This inaugural event will be attended by Richard Johnson, President and CEO of the PDA, who will discuss the PDA's organizational structure, mission, and role in guiding parenteral drug development. The event will also feature a keynote presentation by your local FDA compliance officers, Maria Kelly-Doggett and William Millar, who will be discussing lifecycle management of parenteral drugs. Officers Kelly-Doggett and Millar will also be fielding questions and providing information on local FDA resources.
There will be ample opportunities to network and connect with local experts and peers in the field. Help us celebrate the formation of our new local PDA chapter, and become a part of the rapidly growing PNW-based pharmaceutical and biopharmaceutical community to ensure our voices are heard at the national level.
Dinner and drinks will be provided. Hope to see you there!
Richard M. Johnson was named President and CEO of the Parenteral Drug Association in September 2009. In his more than 30-year career in the pharmaceutical and medical devices industry, Richard has been a recognized leader with excellent knowledge of US and international regulatory requirements, quality practices, and technical operations, especially in validation, sterilization, aseptic and sterile processing. Richard has M.Sc. and B.Sc. degrees in Biological Sciences from Marshall University.
Maria Kelly-Doggett is a Bothell, Washington-based FDA compliance officer within the Office of Regulatory Affairs, Office of Pharmaceutical Quality Operations, Division IV. She joined FDA in 2008 as an investigator and conducted domestic and foreign drug and BIMO inspections until she became a compliance officer in 2014. Prior to joining the agency, Ms. Kelly-Doggett worked for twelve years in the pharmaceutical industry. Ms. Kelly-Doggett holds a B.S. in Chemical Engineering from North Carolina State University, and a M.B.A. from Meredith College, located in Raleigh, North Carolina.
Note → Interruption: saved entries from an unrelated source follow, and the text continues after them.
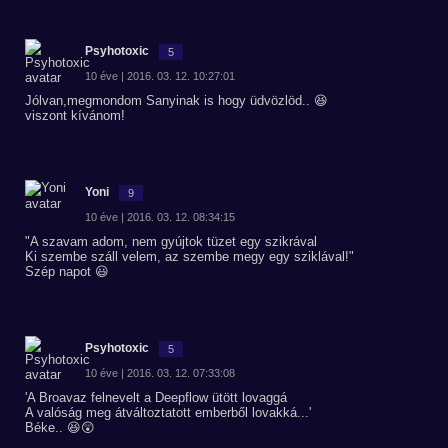
Psyhotoxic
5
10 éve | 2016. 03. 12. 10:27:01
Jólvan,megmondom Sanyinak is hogy üdvözlöd.. 😆
viszont kívánom!
Yoni
9
10 éve | 2016. 03. 12. 08:34:15
"A szavam adom, nem gyújtok tüzet egy szikrával
Ki szembe száll velem, az szembe megy egy sziklával!"
Szép napot 😃
Psyhotoxic
5
10 éve | 2016. 03. 12. 07:33:08
'A Broavaz felnevelt a Deepflow ütött lovaggá
A valóság meg átváltoztatott emberből lovakká...'
Béke.. 😆😲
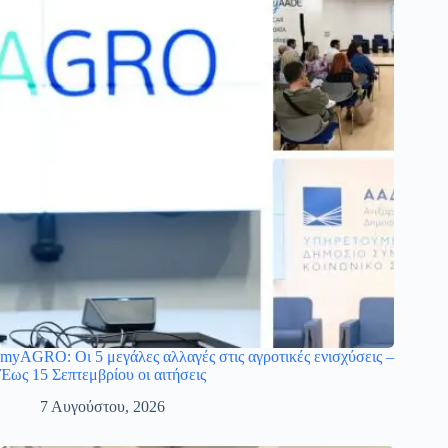
myAGRO: Οι 5 μεγάλες αλλαγές στις αγροτικές ενισχύσεις –
Έως 15 Σεπτεμβρίου οι αιτήσεις
7 Αυγούστου, 2026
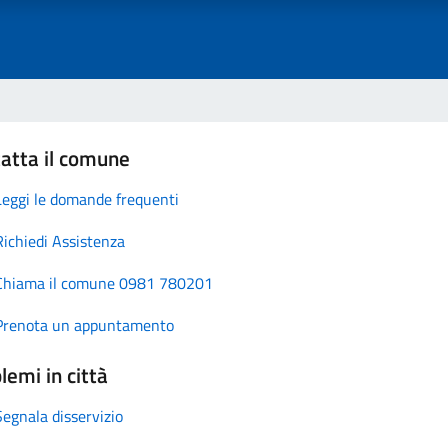
atta il comune
Leggi le domande frequenti
Richiedi Assistenza
Chiama il comune 0981 780201
Prenota un appuntamento
lemi in città
Segnala disservizio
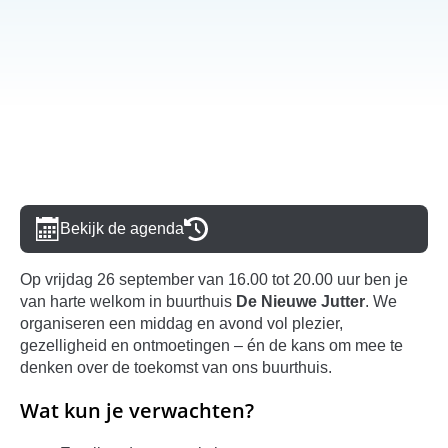
Bekijk de agenda
Op vrijdag 26 september van 16.00 tot 20.00 uur ben je
van harte welkom in buurthuis
De Nieuwe Jutter
. We
organiseren een middag en avond vol plezier,
gezelligheid en ontmoetingen – én de kans om mee te
denken over de toekomst van ons buurthuis.
Wat kun je verwachten?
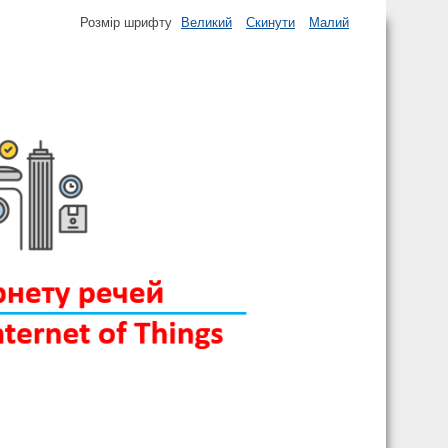
Розмір шрифту
Великий
Скинути
Малий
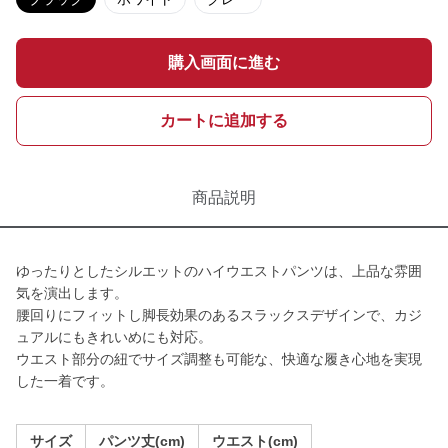
購入画面に進む
カートに追加する
商品説明
ゆったりとしたシルエットのハイウエストパンツは、上品な雰囲
気を演出します。
腰回りにフィットし脚長効果のあるスラックスデザインで、カジ
ュアルにもきれいめにも対応。
ウエスト部分の紐でサイズ調整も可能な、快適な履き心地を実現
した一着です。
サイズ
パンツ丈(cm)
ウエスト(cm)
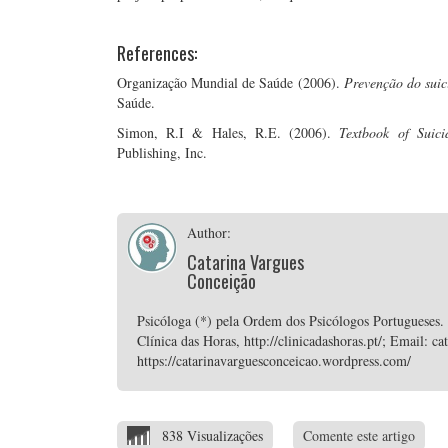
References:
Organização Mundial de Saúde (2006).
Prevenção do suic
Saúde.
Simon, R.I & Hales, R.E. (2006).
Textbook of Suic
Publishing, Inc.
Author:
Catarina Vargues
Conceição
Psicóloga (*) pela Ordem dos Psicólogos Portugueses.
Clínica das Horas, http://clinicadashoras.pt/; Email:
https://catarinavarguesconceicao.wordpress.com/
838 Visualizações
Comente este artigo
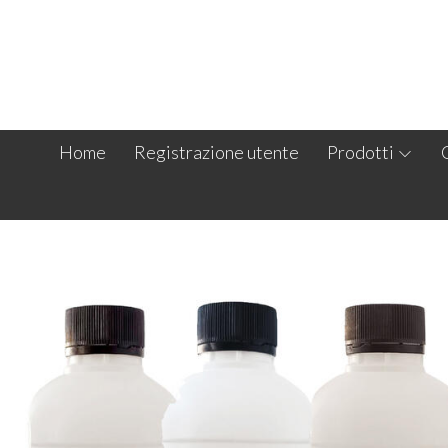
Home
Registrazione utente
Prodotti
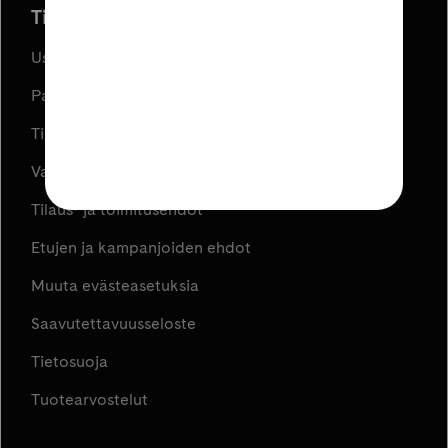
Tilaus ja toimitus
Usein kysyttyä
Palautukset
Tilauksen peruuttaminen
Varaa ja Nouda
Tilaus- ja toimitusehdot
Etujen ja kampanjoiden ehdot
Muuta evästeasetuksia
Saavutettavuusseloste
Tietosuoja
Tuotearvostelut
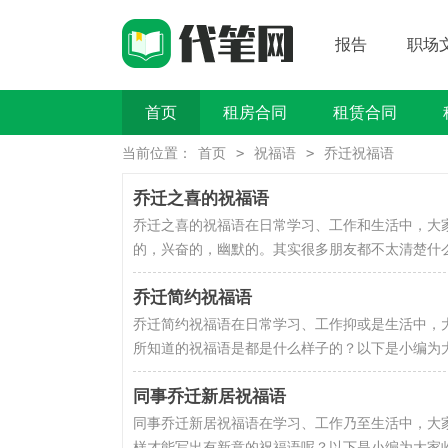
报告
职场
首页
租房合同
租赁合同
买卖类合同
>
>
当前位置：
首页
祝福语
乔迁祝福语
乔迁之喜的祝福语
乔迁之喜的祝福语在日常学习、工作和生活中，大
的，兴奋的，幽默的。其实很多朋友都不太清楚什么
乔迁简约祝福语
乔迁简约祝福语在日常学习、工作抑或是生活中，
所知道的祝福语是都是什么样子的？以下是小编为大家
同事乔迁新居祝福语
同事乔迁新居祝福语在学习、工作乃至生活中，大
样才能写出有新意的祝福语呢？以下是小编为大家收集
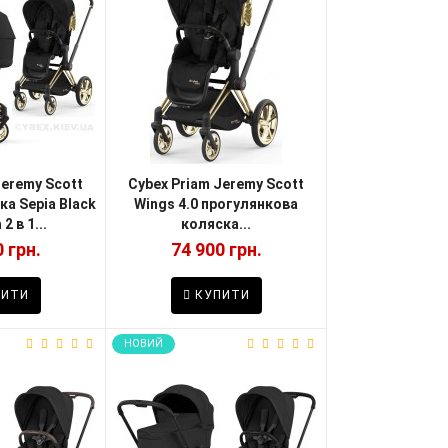
Jeremy Scott
Cybex Priam Jeremy Scott
ка Sepia Black
Wings 4.0 прогулянкова
2 в 1...
коляска...
 грн.
74 900 грн.
ИТИ
КУПИТИ
НОВИЙ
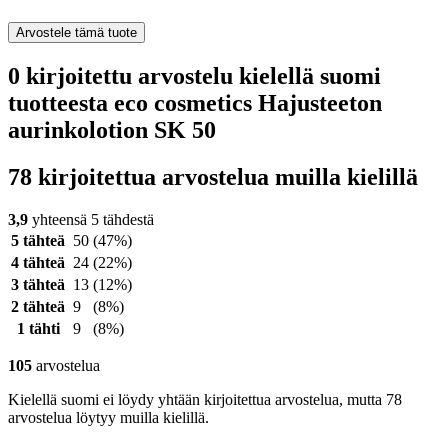
Arvostele tämä tuote
0 kirjoitettu arvostelu kielellä suomi
tuotteesta eco cosmetics Hajusteeton
aurinkolotion SK 50
78 kirjoitettua arvostelua muilla kielillä
3,9
yhteensä 5 tähdestä
5 tähteä
50
(47%)
4 tähteä
24
(22%)
3 tähteä
13
(12%)
2 tähteä
9
(8%)
1 tähti
9
(8%)
105
arvostelua
Kielellä suomi ei löydy yhtään kirjoitettua arvostelua, mutta 78
arvostelua löytyy muilla kielillä.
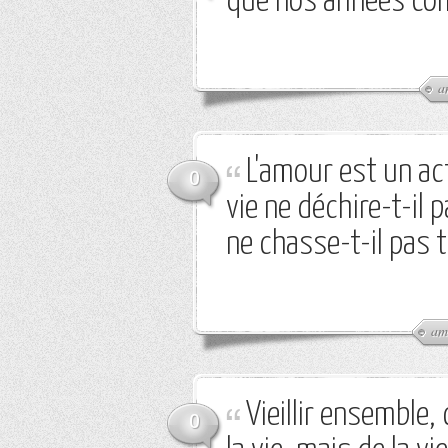
que nos années co
a
L'amour est un ac
0
vie ne déchire-t-il 
ne chasse-t-il pas 
am
Vieillir ensemble,
0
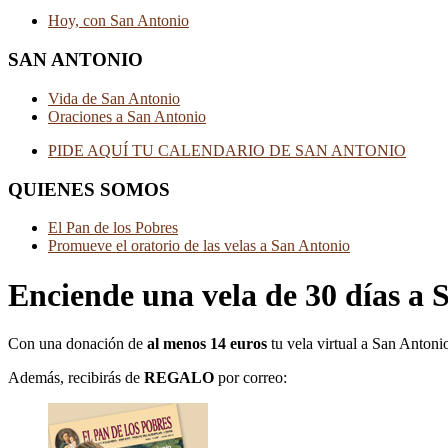
Hoy, con San Antonio
SAN ANTONIO
Vida de San Antonio
Oraciones a San Antonio
PIDE AQUÍ TU CALENDARIO DE SAN ANTONIO
QUIENES SOMOS
El Pan de los Pobres
Promueve el oratorio de las velas a San Antonio
Enciende una vela de 30 días a 
Con una donación de
al menos 14 euros
tu vela virtual a San Antoni
Además, recibirás de
REGALO
por correo:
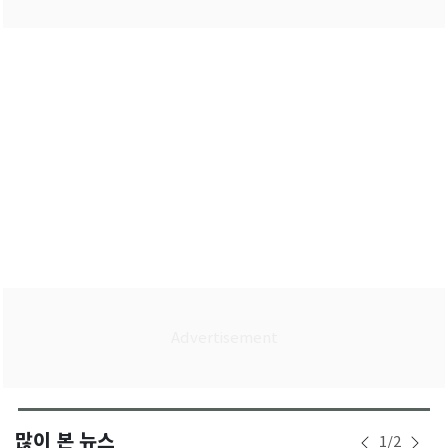
많이 본 뉴스
1
/
2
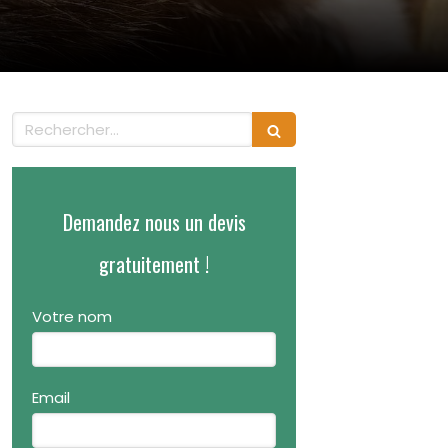
Rechercher
Demandez nous un devis
gratuitement !
Votre nom
Email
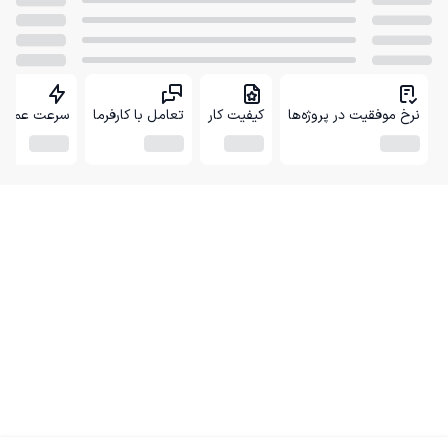
نرخ موفقیت در پروژه‌ها
کیفیت کار
تعامل با کارفرما
سرعت عمل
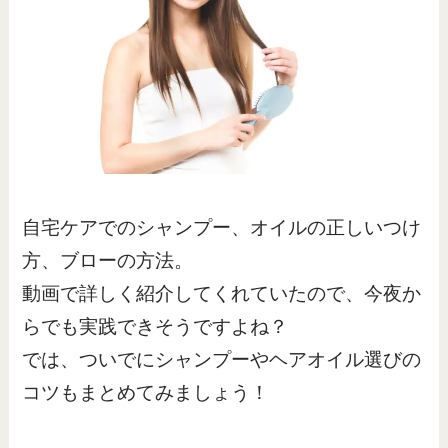
自宅ケアでのシャンプー、オイルの正しいつけ
方、ブローの方法。
動画で詳しく紹介してくれていたので、今夜か
らでも実践できそうですよね？
では、ついでにシャンプーやヘアオイル選びの
コツもまとめてみましょう！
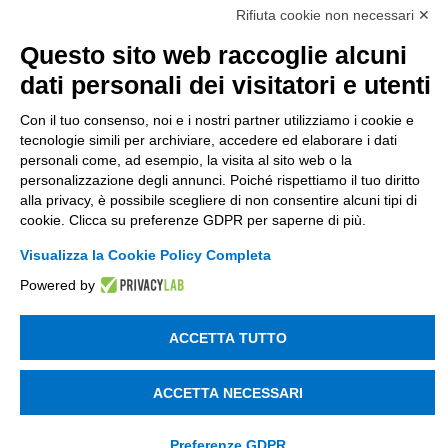
di Tinexta SpA
Rifiuta cookie non necessari ✕
P.IVA 05338771008 REA n. 877679
Questo sito web raccoglie alcuni
dati personali dei visitatori e utenti
UTILITÀ
Con il tuo consenso, noi e i nostri partner utilizziamo i cookie e
Recupero Password
tecnologie simili per archiviare, accedere ed elaborare i dati
personali come, ad esempio, la visita al sito web o la
Verifica attestato di presenza
personalizzazione degli annunci. Poiché rispettiamo il tuo diritto
POLICIES AND TERMS
alla privacy, è possibile scegliere di non consentire alcuni tipi di
cookie. Clicca su preferenze GDPR per saperne di più.
Informativa cookie
Visualizza la Cookie Policy Completa
Powered by
© 2003 - 2026 Tinexta Visura S.p.A.
Visura.it
ACCETTA TUTTO
ACCETTA NECESSARI
Preferenze GDPR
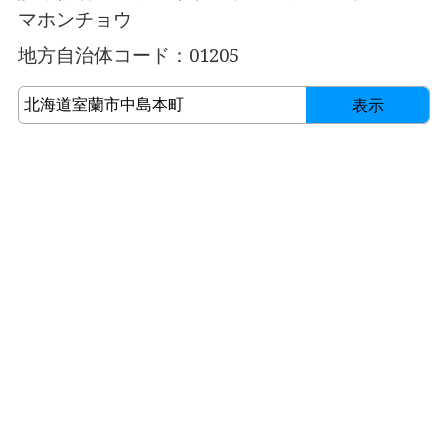
マホンチョウ
地方自治体コード：01205
表示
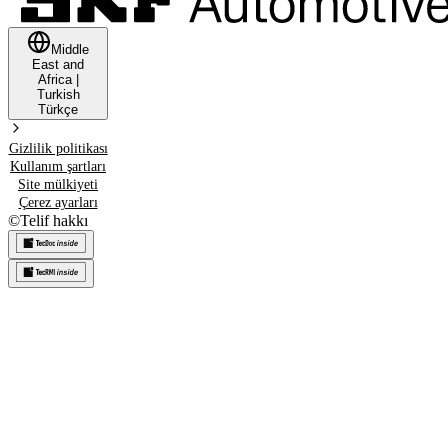
Middle
East and
Africa
|
Turkish
Türkçe
Gizlilik politikası
Kullanım şartları
Site mülkiyeti
Çerez ayarları
©
Telif hakkı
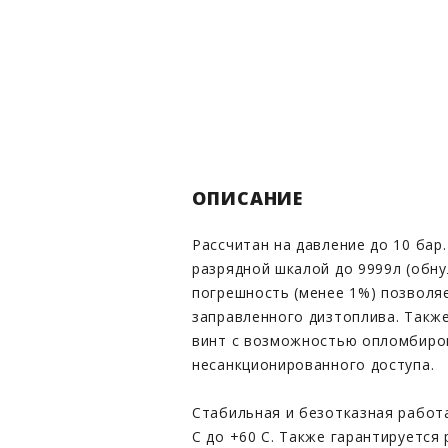
ОПИСАНИЕ
Рассчитан на давление до 10 бар.
разрядной шкалой до 9999л (обн
погрешность (менее 1%) позволя
заправленного дизтоплива. Такж
винт с возможностью опломбиро
несанкционированного доступа.
Стабильная и безотказная работа
С до +60 С. Также гарантируется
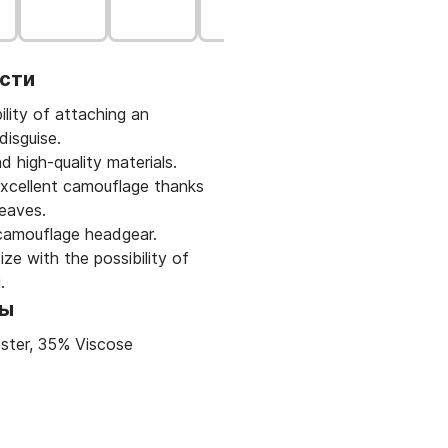
сти
ility of attaching an
disguise.
 high-quality materials.
xcellent camouflage thanks
leaves.
camouflage headgear.
ize with the possibility of
.
лы
ster, 35% Viscose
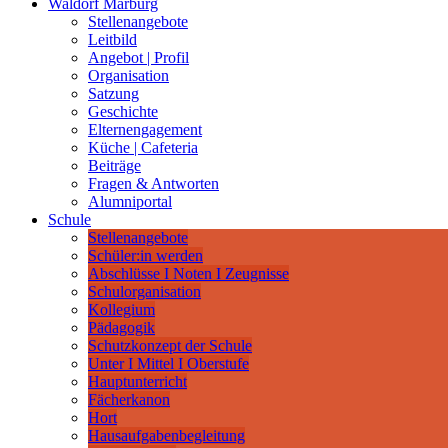
Waldorf Marburg
Stellenangebote
Leitbild
Angebot | Profil
Organisation
Satzung
Geschichte
Elternengagement
Küche | Cafeteria
Beiträge
Fragen & Antworten
Alumniportal
Schule
Stellenangebote
Schüler:in werden
Abschlüsse I Noten I Zeugnisse
Schulorganisation
Kollegium
Pädagogik
Schutzkonzept der Schule
Unter I Mittel I Oberstufe
Hauptunterricht
Fächerkanon
Hort
Hausaufgabenbegleitung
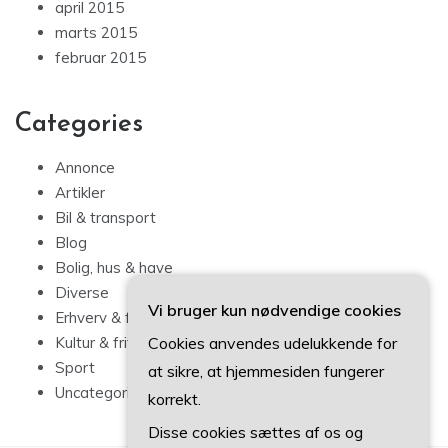
april 2015
marts 2015
februar 2015
Categories
Annonce
Artikler
Bil & transport
Blog
Bolig, hus & have
Diverse
Vi bruger kun nødvendige cookies
Erhverv & forbrug
Cookies anvendes udelukkende for
Kultur & fritid
Sport
at sikre, at hjemmesiden fungerer
Uncategorized
korrekt.
Disse cookies sættes af os og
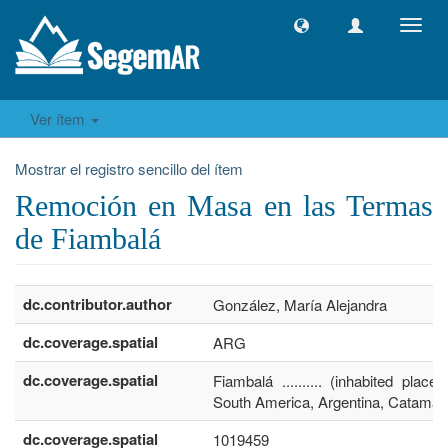
Camb
naveg
Ver ítem
Mostrar el registro sencillo del ítem
Remoción en Masa en las Termas
de Fiambalá
dc.contributor.author
González, María Alejandra
dc.coverage.spatial
ARG
dc.coverage.spatial
Fiambalá .......... (inhabited place)
South America, Argentina, Catamar
dc.coverage.spatial
1019459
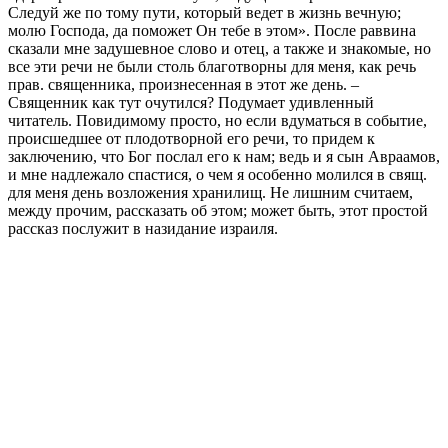
Следуй же по тому пути, который ведет в жизнь вечную;
молю Господа, да поможет Он тебе в этом». После раввина
сказали мне задушевное слово и отец, а также и знакомые, но
все эти речи не были столь благотворны для меня, как речь
прав. священника, произнесенная в этот же день. –
Священник как тут очутился? Подумает удивленный
читатель. Повидимому просто, но если вдуматься в событие,
происшедшее от плодотворной его речи, то придем к
заключению, что Бог послал его к нам; ведь и я сын Авраамов,
и мне надлежало спастися, о чем я особенно молился в свящ.
для меня день возложения хранилищ. Не лишним считаем,
между прочим, рассказать об этом; может быть, этот простой
рассказ послужит в назидание израиля.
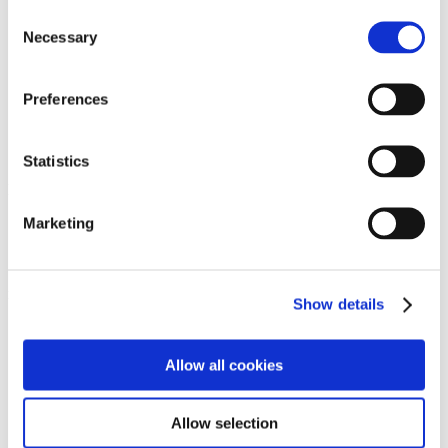
Hartwig Ebersbach , Dieter Goltzsche , Renate Göritz ,
Consent
Jürgen Haufe , Rainer Herold , Karl-Georg Hirsch , Lutz
Necessary
Selection
Hirschmann , Veit Hofmann , Gerhard Kettner , Ingo
Kirchner , Wolfgang Mattheuer , Alfred T. Mörstedt , Rolf
Münzner , Charlotte Elfriede Pauly , Heinz Plank , Herbert
Preferences
Sandberg , Erika Stürmer-Alex , Hans Ticha , Andreas
Wachter , Claus Weidensdorfer , Karla Woisnitza , Axel
Wunsch
Statistics
l
Marketing
Tanya Leighton
Maximilian Rödel
LOOCK Galerie
Gabriele Stötzer
LOUCHE OPS
m
Show details
Michel Majerus Estate
TRON
Galerie Max Mayer
J. Parker Valentine
Meyer Riegger
Lin Olschowka
Allow all cookies
Mies van der Rohe Haus
Richard Sides
Miettinen Collection
Lee Ufan , Leena Luostarinen , Leiko
Ikemura , Lee Bae , a.o.
Allow selection
Galerie Molitor
Niloufar Emamifar, Lisa Jo, Laura Langer,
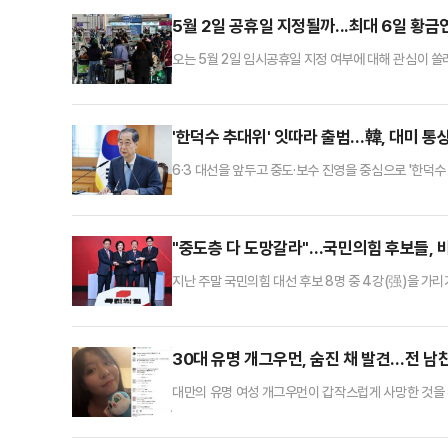
5월 2일 공휴일 지정될까...최대 6일 황금
오는 5월 2일 임시공휴일 지정 여부에 대해 관심이 
휴일인 6일까지 이어지는 황금연휴가 예정돼 있다.토
수 있게 된다.정부는 지난 설 연휴에 임시공휴일을 지정한
을 포함해 총 6일로 늘어났던 당시, 정부는 국민 삶의
'한덕수 추대위' 잇따라 출범…韓, 대미 통상
6·3 대선을 앞두고 중도·보수 진영을 중심으로 '한덕
통상 전쟁 대응에 주력하는 모습이다.한덕수 대행은 2
일 저녁 9시, 미국시간으로 오전 8시, 최상목 경제부
부) 대표와 '한미 2+2 통상협의'를 개최한다"고 밝혔다
"중도층 다 도망갈라"…국민의힘 후보들, 
지난 주말 국민의힘 대선 후보 8명 중 4강(强)을 가리
시작 전부터 많은 기대를 모았다. 결과는 그리 좋지 않았
적 요소 때문에 심도있는 토론이 이뤄지지 않았다는 평
가 토론에서 한동훈 후보에게 "키높이 구두를 왜 신느냐"
30대 유명 개그우먼, 숨진 채 발견…전 남친
대만의 유명 여성 개그우먼이 갑작스럽게 사망한 것을 두
이에 따르면, 대만 스탠드업 코미디언 천잔(31)이 지
그는 이미 사망한 상태였다. 사망 원인은 아직 조사 중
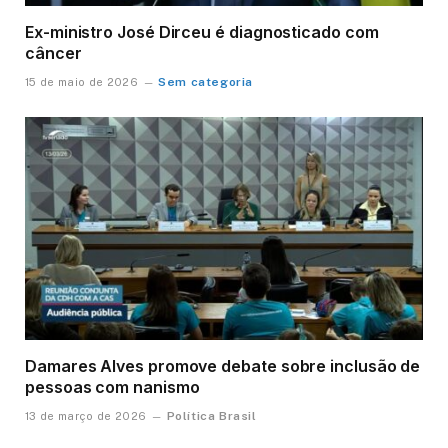
Ex-ministro José Dirceu é diagnosticado com
câncer
Sem categoria
15 de maio de 2026
Damares Alves promove debate sobre inclusão de
pessoas com nanismo
Política Brasil
13 de março de 2026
William Millar is a Portland, Oregon-based FDA compliance officer within the Office of Regulatory Affairs, Office of Pharmaceutical Quality Operations, Division IV. He joined FDA in 2008 as an investigator and conducted domestic and foreign drug inspections until he became a compliance officer in 2012. Prior to joining the agency, Mr. Millar worked in the San Francisco Bay Area pharmaceutical industry for twelve years. Mr. Millar holds a B.S. in Biochemistry from the University of Nevada-Reno, and a M.B.A. from Holy Names College, located in Oakland, California.